Public or user-authorized media only. Private, login-gated, DRM-protected, paid, age-restricted, region-restricted, and policy-restricted content are not supported. Use MediDown only for content you own, have permission to use, or are legally allowed to download.
Last content review: May 29, 2026. Pages are reviewed for public-source limits, rights-first wording, and practical troubleshooting.
Problem this page solves
YouTube videos may have creator-uploaded captions, auto-generated captions, several languages, or no public subtitle tracks at all. MediDown can only show tracks that the public source exposes.
This guide is for accessibility review, study notes, translation preparation, creator backups, and other permitted workflows where saving captions is allowed.
Step-by-step solution
- Step 1: Copy the public YouTube video URL from the browser address bar.
- Step 2: Open YouTube Subtitle Downloader or the main YouTube Downloader.
- Step 3: Paste the URL, confirm your rights, and load the preview.
- Step 4: Check the subtitle section for available languages and track types.
- Step 5: Choose VTT when you want web-style timestamps or SRT when your editor requires it.
- Step 6: If no tracks appear, check whether the video has captions on YouTube before retrying.
Download in the Best Available Quality
MediDown detects the highest available quality from the original public or user-authorized source. When available, users can download HD, Full HD, 2K, 4K, or 8K video, high-quality audio, original photos, thumbnails, subtitles, and multi-image ZIP files.
Available quality depends on the original upload and what each platform makes publicly available. A 4K option appears only when 4K is detected. A photo option may be an original image on one source and a large preview on another. Subtitle and caption options appear only when tracks are exposed by the source.
Formats and output options
Subtitle results may include VTT, SRT, manually uploaded captions, or auto-generated captions when exposed. The language list depends on the uploader and YouTube’s public response for that video.
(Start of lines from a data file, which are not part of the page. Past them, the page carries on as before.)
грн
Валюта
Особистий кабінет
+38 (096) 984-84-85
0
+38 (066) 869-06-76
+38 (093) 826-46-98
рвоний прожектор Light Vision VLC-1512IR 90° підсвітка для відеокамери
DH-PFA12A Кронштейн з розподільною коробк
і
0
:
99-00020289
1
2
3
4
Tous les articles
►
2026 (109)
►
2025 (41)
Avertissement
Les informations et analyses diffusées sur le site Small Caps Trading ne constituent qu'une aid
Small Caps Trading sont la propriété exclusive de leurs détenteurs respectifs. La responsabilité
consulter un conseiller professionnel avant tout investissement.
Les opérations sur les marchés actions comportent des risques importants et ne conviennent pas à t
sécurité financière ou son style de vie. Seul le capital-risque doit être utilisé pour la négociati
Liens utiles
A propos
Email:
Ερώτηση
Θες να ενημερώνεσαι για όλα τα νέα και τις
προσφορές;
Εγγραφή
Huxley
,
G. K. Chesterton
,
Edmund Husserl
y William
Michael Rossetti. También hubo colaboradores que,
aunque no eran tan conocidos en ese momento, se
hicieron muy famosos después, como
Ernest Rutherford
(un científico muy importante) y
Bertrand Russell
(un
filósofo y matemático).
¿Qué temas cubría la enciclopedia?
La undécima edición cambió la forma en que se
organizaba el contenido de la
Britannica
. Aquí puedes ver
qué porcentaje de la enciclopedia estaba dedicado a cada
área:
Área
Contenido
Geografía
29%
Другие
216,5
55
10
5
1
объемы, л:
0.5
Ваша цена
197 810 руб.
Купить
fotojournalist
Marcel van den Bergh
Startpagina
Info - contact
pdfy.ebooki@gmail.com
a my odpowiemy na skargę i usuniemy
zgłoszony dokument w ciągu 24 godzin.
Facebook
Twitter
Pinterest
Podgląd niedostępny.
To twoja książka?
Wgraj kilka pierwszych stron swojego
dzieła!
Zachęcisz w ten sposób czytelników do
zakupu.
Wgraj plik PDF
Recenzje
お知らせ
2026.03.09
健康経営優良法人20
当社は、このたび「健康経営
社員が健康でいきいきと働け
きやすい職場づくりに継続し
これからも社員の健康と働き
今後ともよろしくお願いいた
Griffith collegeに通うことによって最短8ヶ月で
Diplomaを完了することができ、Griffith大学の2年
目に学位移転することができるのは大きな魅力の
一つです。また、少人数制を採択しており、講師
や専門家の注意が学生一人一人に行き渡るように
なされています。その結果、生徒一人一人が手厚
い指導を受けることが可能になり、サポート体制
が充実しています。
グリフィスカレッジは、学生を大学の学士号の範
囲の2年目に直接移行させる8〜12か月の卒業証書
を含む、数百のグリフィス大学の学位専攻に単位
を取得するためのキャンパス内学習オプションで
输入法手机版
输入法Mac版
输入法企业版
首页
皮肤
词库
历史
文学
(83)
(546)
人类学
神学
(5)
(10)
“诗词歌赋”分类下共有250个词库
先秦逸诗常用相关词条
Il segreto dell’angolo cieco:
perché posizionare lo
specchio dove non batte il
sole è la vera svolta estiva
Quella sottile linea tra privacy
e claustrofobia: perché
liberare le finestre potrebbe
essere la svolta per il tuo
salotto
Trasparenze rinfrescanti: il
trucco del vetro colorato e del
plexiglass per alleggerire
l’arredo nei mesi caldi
VTT is common for web playback and can include richer timing metadata. SRT is simpler and widely accepted by video editors, caption tools, and translation workflows.
Common problems
If the preview does not show what you expected, use the issue list below before retrying. Most failures are caused by platform visibility, removed content, unsupported media types, or temporary rate limits.
- The video may not have captions or may expose captions only inside YouTube.
- Auto-generated captions can be unavailable, delayed, inaccurate, or language-limited.
- Private, age-restricted, paid, or login-gated videos are not supported.
- Some caption tracks cannot be converted cleanly to every target format.
- Region or route limits can affect whether tracks are visible to the backend.
Troubleshooting checklist
Open the video on YouTube and confirm that captions exist. If captions are present but missing in MediDown, retry later or choose another public video. If only VTT appears, use VTT directly or convert it in your caption editor when permitted.
Safe use and legal limits
MediDown is built for public or user-authorized media. Downloading a file does not grant reuse rights. Keep permission records for creator work, classroom materials, brand assets, and client projects. If a platform offers an official export or creator dashboard for your own private data, use that instead of trying to process restricted links.
Ads and download actions are intentionally separated. MediDown should never place ads inside download cards, between ZIP buttons, or next to Save File actions. That layout protects users from accidental clicks and keeps monetization safer for future AdSense review.
Related tools and next steps
Use these related pages when the same link contains another media type, when a platform blocks one format, or when you need a more specific workflow such as thumbnails, subtitles, multi-image ZIP files, or audio extraction.
FAQ
Can MediDown download YouTube subtitles?
Yes, when the public or user-authorized YouTube video exposes caption tracks.
Why are YouTube subtitles missing?
The video may not have captions, the language may not be public, or the track may be restricted by YouTube.
Should I choose VTT or SRT?
Use VTT for web playback and richer timing metadata; use SRT for simple editor and translation workflows.
Can MediDown help me download YouTube subtitles?
This page explains how to download YouTube subtitles for public or user-authorized sources that expose the needed media. MediDown cannot create a format or quality level that the platform does not provide.
Does this work with private or restricted YouTube content?
No. Public or user-authorized media only. Private, login-gated, DRM-protected, paid, age-restricted, region-restricted, and policy-restricted content are not supported.
Can I get the highest available quality?
MediDown detects the highest available quality from the original public or user-authorized source. When available, users can download HD, Full HD, 2K, 4K, or 8K video, high-quality audio, original photos, thumbnails, subtitles, and multi-image ZIP files. Available quality depends on the original upload and what each platform makes publicly available.
Why are some options missing?
Platforms expose different media for each link. A post may expose images but no video, a thumbnail but no source file, or video-only streams without audio.
What should I try if the download fails?
Check that the URL is public, use the canonical browser link, retry later, and choose a recommended option before advanced formats.
Can I reuse downloaded media anywhere?